Extracted records
#####

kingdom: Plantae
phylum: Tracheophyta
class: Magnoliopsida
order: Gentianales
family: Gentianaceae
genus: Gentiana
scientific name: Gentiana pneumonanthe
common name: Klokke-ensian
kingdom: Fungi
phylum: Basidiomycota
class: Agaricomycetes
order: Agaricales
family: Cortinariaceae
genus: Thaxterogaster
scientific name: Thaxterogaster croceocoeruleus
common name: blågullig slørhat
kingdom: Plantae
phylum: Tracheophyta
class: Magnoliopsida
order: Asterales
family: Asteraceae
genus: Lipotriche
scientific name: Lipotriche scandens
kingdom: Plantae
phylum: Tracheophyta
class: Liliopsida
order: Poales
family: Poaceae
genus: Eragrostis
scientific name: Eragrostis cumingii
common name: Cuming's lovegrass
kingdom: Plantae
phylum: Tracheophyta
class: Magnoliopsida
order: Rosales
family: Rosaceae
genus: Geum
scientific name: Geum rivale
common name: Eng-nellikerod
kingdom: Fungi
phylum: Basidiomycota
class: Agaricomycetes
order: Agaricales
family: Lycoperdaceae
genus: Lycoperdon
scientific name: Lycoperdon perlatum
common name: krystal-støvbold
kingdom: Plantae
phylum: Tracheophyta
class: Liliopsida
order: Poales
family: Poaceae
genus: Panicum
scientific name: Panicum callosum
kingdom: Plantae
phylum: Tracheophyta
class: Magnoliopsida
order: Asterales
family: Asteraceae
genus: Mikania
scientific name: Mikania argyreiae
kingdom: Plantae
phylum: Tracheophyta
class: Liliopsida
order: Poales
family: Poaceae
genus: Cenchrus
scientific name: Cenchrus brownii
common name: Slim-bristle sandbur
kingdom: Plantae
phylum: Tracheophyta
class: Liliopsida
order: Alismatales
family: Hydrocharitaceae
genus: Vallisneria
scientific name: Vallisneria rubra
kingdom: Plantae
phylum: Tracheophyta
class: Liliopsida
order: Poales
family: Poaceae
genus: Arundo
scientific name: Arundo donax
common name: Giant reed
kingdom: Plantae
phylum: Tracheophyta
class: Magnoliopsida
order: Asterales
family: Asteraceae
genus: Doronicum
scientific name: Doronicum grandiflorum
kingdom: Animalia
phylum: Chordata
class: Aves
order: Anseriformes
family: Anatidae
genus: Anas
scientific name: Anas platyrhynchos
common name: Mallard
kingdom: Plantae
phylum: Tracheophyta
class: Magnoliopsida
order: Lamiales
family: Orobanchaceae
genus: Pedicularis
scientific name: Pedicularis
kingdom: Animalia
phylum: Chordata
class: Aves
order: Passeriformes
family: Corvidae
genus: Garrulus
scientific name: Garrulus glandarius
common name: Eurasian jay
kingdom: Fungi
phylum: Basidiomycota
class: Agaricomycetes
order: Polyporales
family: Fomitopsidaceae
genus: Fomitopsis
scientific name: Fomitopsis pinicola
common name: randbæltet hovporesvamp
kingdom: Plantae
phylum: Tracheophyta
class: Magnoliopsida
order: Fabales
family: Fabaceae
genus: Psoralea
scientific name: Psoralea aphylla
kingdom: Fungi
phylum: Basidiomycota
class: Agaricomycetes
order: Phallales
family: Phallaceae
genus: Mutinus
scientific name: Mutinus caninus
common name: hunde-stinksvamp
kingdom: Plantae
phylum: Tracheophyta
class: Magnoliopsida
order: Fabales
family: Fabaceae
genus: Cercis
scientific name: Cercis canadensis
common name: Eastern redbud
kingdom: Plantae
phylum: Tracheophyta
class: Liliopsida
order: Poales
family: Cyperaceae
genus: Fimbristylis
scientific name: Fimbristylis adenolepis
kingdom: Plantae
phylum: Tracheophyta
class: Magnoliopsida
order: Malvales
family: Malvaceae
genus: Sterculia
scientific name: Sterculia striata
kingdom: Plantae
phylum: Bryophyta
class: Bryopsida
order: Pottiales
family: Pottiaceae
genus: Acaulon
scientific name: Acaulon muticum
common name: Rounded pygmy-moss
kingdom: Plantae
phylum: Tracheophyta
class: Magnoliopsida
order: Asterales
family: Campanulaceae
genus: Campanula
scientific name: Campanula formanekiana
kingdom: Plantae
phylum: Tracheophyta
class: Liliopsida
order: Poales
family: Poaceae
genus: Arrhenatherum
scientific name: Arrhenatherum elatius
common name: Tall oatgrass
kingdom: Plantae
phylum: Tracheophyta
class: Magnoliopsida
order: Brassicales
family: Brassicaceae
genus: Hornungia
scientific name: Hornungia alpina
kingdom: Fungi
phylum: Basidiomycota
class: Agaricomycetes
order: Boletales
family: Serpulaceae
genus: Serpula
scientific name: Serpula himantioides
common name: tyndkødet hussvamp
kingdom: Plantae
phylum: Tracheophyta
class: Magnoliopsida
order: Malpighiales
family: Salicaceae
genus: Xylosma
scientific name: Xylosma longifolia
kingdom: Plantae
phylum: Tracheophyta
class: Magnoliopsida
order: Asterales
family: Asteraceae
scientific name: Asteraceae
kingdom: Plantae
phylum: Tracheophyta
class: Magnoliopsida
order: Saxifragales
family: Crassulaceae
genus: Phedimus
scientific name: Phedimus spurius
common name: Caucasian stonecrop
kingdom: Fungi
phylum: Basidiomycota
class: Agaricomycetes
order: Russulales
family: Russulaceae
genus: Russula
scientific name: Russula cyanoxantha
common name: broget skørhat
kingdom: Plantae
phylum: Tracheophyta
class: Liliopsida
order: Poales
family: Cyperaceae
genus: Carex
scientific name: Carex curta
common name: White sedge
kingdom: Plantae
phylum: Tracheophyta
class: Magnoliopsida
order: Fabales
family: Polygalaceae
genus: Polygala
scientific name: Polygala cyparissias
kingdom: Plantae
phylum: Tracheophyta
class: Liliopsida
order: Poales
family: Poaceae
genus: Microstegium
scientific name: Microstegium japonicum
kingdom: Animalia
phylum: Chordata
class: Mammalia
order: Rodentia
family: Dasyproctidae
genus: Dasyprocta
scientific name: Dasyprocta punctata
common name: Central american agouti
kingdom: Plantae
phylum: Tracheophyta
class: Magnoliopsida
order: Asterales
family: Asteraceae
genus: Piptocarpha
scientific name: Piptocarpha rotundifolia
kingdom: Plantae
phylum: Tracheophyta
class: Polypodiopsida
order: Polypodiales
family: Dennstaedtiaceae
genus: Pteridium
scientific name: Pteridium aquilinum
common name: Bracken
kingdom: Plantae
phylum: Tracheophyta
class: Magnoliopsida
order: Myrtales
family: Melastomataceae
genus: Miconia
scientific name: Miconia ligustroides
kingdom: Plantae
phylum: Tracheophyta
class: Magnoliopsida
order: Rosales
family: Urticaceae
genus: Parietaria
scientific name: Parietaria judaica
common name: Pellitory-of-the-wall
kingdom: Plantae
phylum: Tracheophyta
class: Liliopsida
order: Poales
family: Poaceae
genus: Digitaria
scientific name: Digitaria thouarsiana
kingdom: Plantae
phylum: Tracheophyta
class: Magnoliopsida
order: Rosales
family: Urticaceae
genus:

#####

== Problem details ==
Lay out as a numbered list the part of the data that opens with the line containing "family: Pottiaceae" and closes with the line containing "scientific name: Carex curta", one line per item and blank lines left out.

== Output for this task ==
1. family: Pottiaceae
2. genus: Acaulon
3. scientific name: Acaulon muticum
4. common name: Rounded pygmy-moss
5. kingdom: Plantae
6. phylum: Tracheophyta
7. class: Magnoliopsida
8. order: Asterales
9. family: Campanulaceae
10. genus: Campanula
11. scientific name: Campanula formanekiana
12. kingdom: Plantae
13. phylum: Tracheophyta
14. class: Liliopsida
15. order: Poales
16. family: Poaceae
17. genus: Arrhenatherum
18. scientific name: Arrhenatherum elatius
19. common name: Tall oatgrass
20. kingdom: Plantae
21. phylum: Tracheophyta
22. class: Magnoliopsida
23. order: Brassicales
24. family: Brassicaceae
25. genus: Hornungia
26. scientific name: Hornungia alpina
27. kingdom: Fungi
28. phylum: Basidiomycota
29. class: Agaricomycetes
30. order: Boletales
31. family: Serpulaceae
32. genus: Serpula
33. scientific name: Serpula himantioides
34. common name: tyndkødet hussvamp
35. kingdom: Plantae
36. phylum: Tracheophyta
37. class: Magnoliopsida
38. order: Malpighiales
39. family: Salicaceae
40. genus: Xylosma
41. scientific name: Xylosma longifolia
42. kingdom: Plantae
43. phylum: Tracheophyta
44. class: Magnoliopsida
45. order: Asterales
46. family: Asteraceae
47. scientific name: Asteraceae
48. kingdom: Plantae
49. phylum: Tracheophyta
50. class: Magnoliopsida
51. order: Saxifragales
52. family: Crassulaceae
53. genus: Phedimus
54. scientific name: Phedimus spurius
55. common name: Caucasian stonecrop
56. kingdom: Fungi
57. phylum: Basidiomycota
58. class: Agaricomycetes
59. order: Russulales
60. family: Russulaceae
61. genus: Russula
62. scientific name: Russula cyanoxantha
63. common name: broget skørhat
64. kingdom: Plantae
65. phylum: Tracheophyta
66. class: Liliopsida
67. order: Poales
68. family: Cyperaceae
69. genus: Carex
70. scientific name: Carex curta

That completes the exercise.